Témoignages d'horreur

De nombreuses personnes, indemnes ou blessées par la fusillade vont alors mourir dans d’atroces conditions. L’abbé Donnet témoigne : « Il y eut dans l’opération, deux parties bien distinctes. Ils se mirent tout d’abord à tuer à tort et à travers, dans le tas. Ils longeaient le monceau, l’escaladaient, passaient sur les morts, sur les blessés, sur les mourants, et s’acharnaient sur tout ce qui paraissait âme vivante. (…) Pour leur terrible besogne, les ambulanciers et les soldats se servaient de toutes sortes d’instruments. d’abord et surtout de la baïonnette : ils l’enfonçaient partout, dans le monceau de chair humaine ; certains ont été transpercés qui étaient en dessous de plusieurs cadavres ;(…) Ils frappaient aussi de la crosse des fusils ; certains avaient de grosses bûches de bois, des barres de fer : j’en ai revu et retrouvé le lendemain à côté du carnage, toutes couvertes de chair, de cervelle et de sang. Enfin, j’ai entendu aussi donner sur les blessés des coups de cravache. (…) Nous arrivons ici, si je puis dire au clou de la cruauté. Les soldats opéraient à deux ; ils saisissaient les victimes une par une, examinaient si elles étaient en vie, puis les achevaient à coups violents et répétés de baïonnettes. …Après,…, ils les jetaient dans la Sambre[27]. »

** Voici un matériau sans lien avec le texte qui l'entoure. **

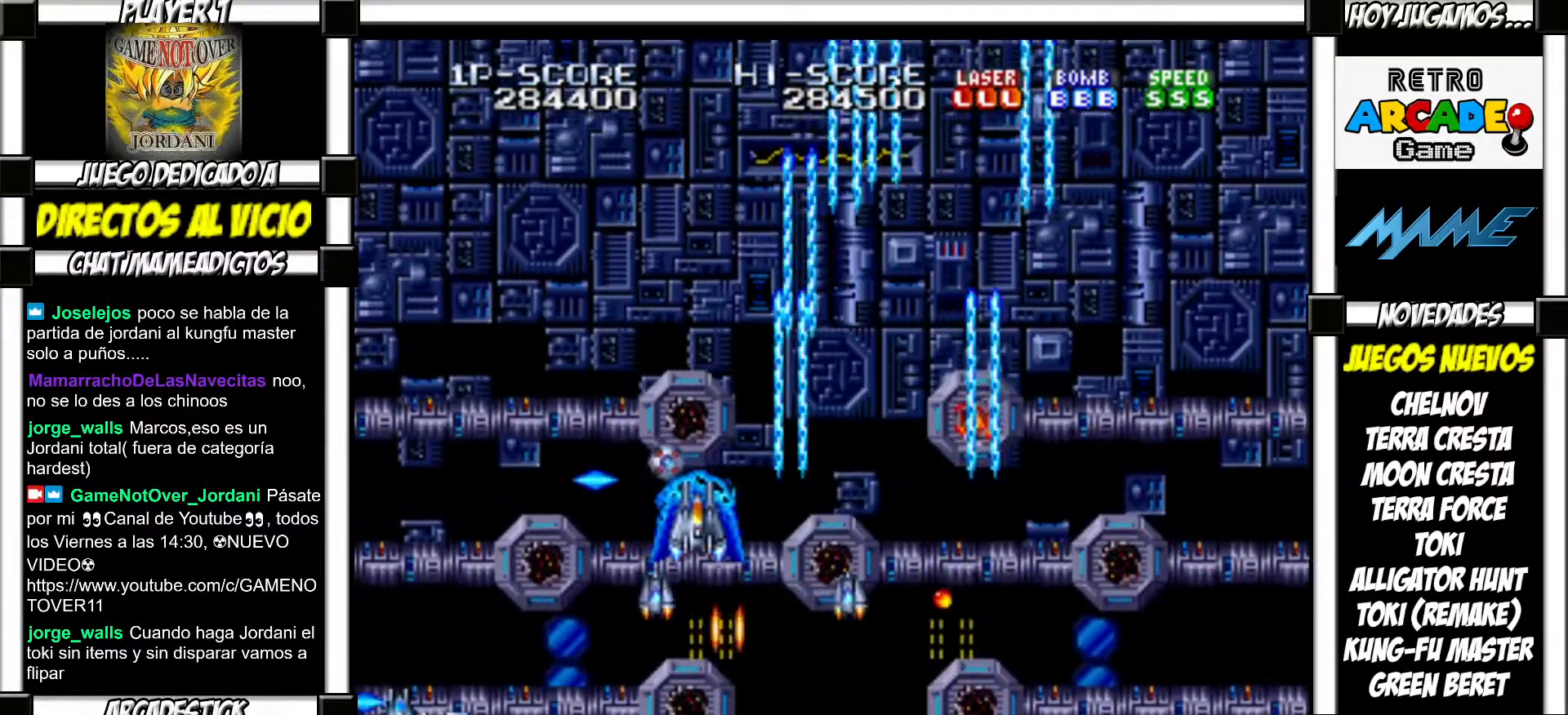
{"buttons": ["SQUARE"]}
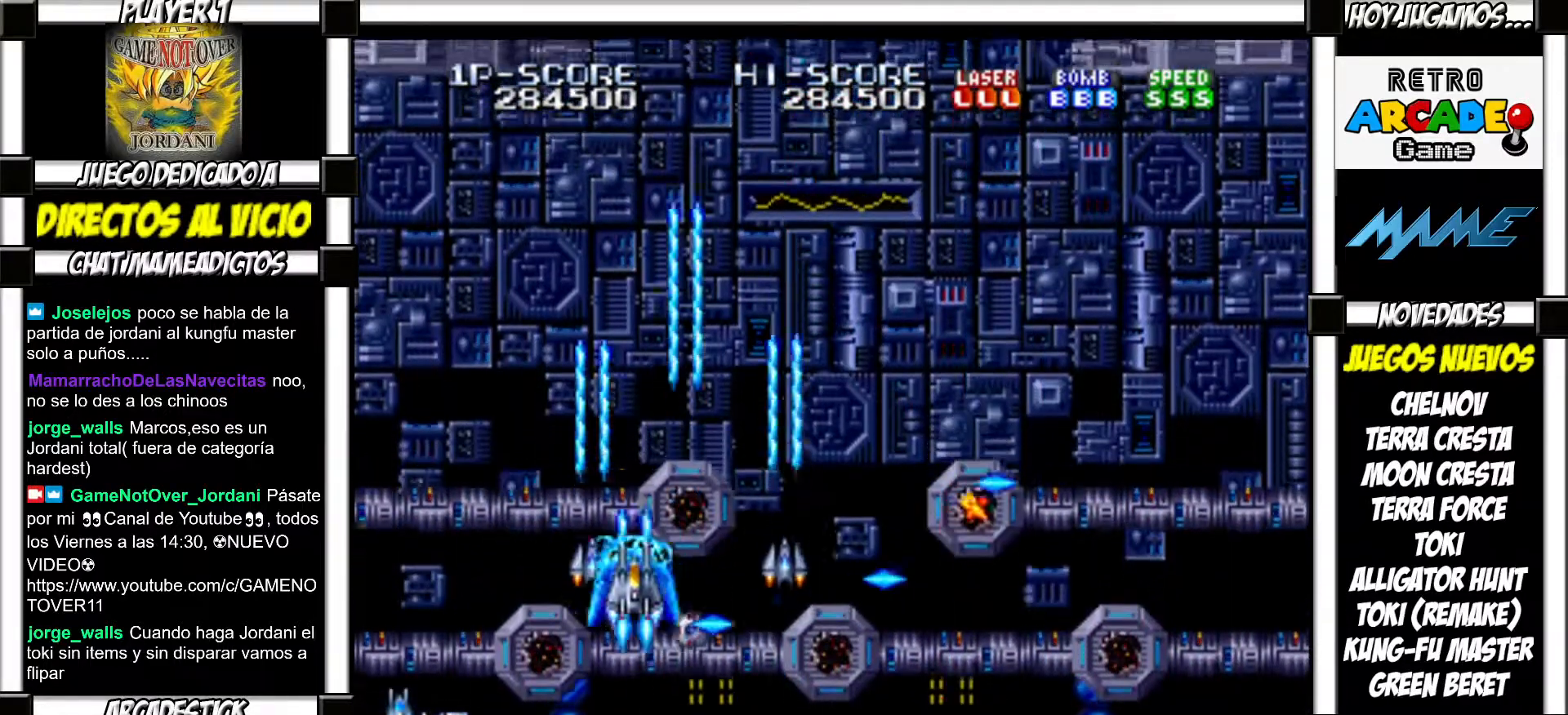
{"buttons": ["SQUARE"], "events": []}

Citons encore le récit d’Emile Leroy, blessé par ces soldats chargés d’achever les blessés : « Du premier coup il me transperce la bras gauche de part en part ; le second plus furieux est porté en dessous du sein gauche – et c’est grâce à un calepin que j’ai en poche, et qui est transpercé d’outre en outre, que le cœur n’est pas atteint. Je reçois un troisième coup dans le flanc droit, après quoi, craignant que les coups ne m’atteignent à la figure ou dans le ventre, d’un effort surhumain, je me retourne. Exaspéré sans doute, mon bourreau me lance un terrible coup de son arme celle-ci pénètre dans le côté gauche du cou en dessous de l’artère carotide pour traverser une partie de la gorge et ressortir en dessous du menton – j’ai très bien senti le fer remuer dans la plaie, je l’ai même touché de ma main. Ayant retiré son arme de la blessure la brute m’offre le « coup de grâce » et me donne un coup formidable de crosse de fusil dans la nuque ; puis il m’abandonne croyant sans doute m’avoir tué. Il se trompe, je vis encore et j’ai toujours ma présence d’esprit. Cependant je perds mon sang ; craignant d’attirer à nouveau l’attention je n’ose faire aucun mouvement. Par un effort suprême de volonté je réussis cependant en usant de précautions – à nouer mon mouchoir de poche autour du cou pour essayer d’arrêter l’écoulement du sang car je me rends parfaitement compte que cette blessure est la plus grave de celles que j’ai reçues. Je viens à peine d’achever que j’entends tout à coup cette bande de sauvages qui revient à la charge ; la nuit est venue et pourtant je vois très bien qu’ils sont armés de pièces de bois ; à tour de bras ils frappent à nouveau dans le tas…, j’entends les coups qui martèlent les crânes. Au moyen de petits lampes électriques, ils inspectent leurs victimes, et celles qui se plaignent et elles sont nombreuses – sont prises à bras le corps et jetés à la Sambre.(…) C’est alors que soudain je sens la botte d’un de ces bandits qui touche ma figure, il est là debout près de moi… Quelques minutes d’attente qui me paraissent un siècle, et il s’en va…[28] »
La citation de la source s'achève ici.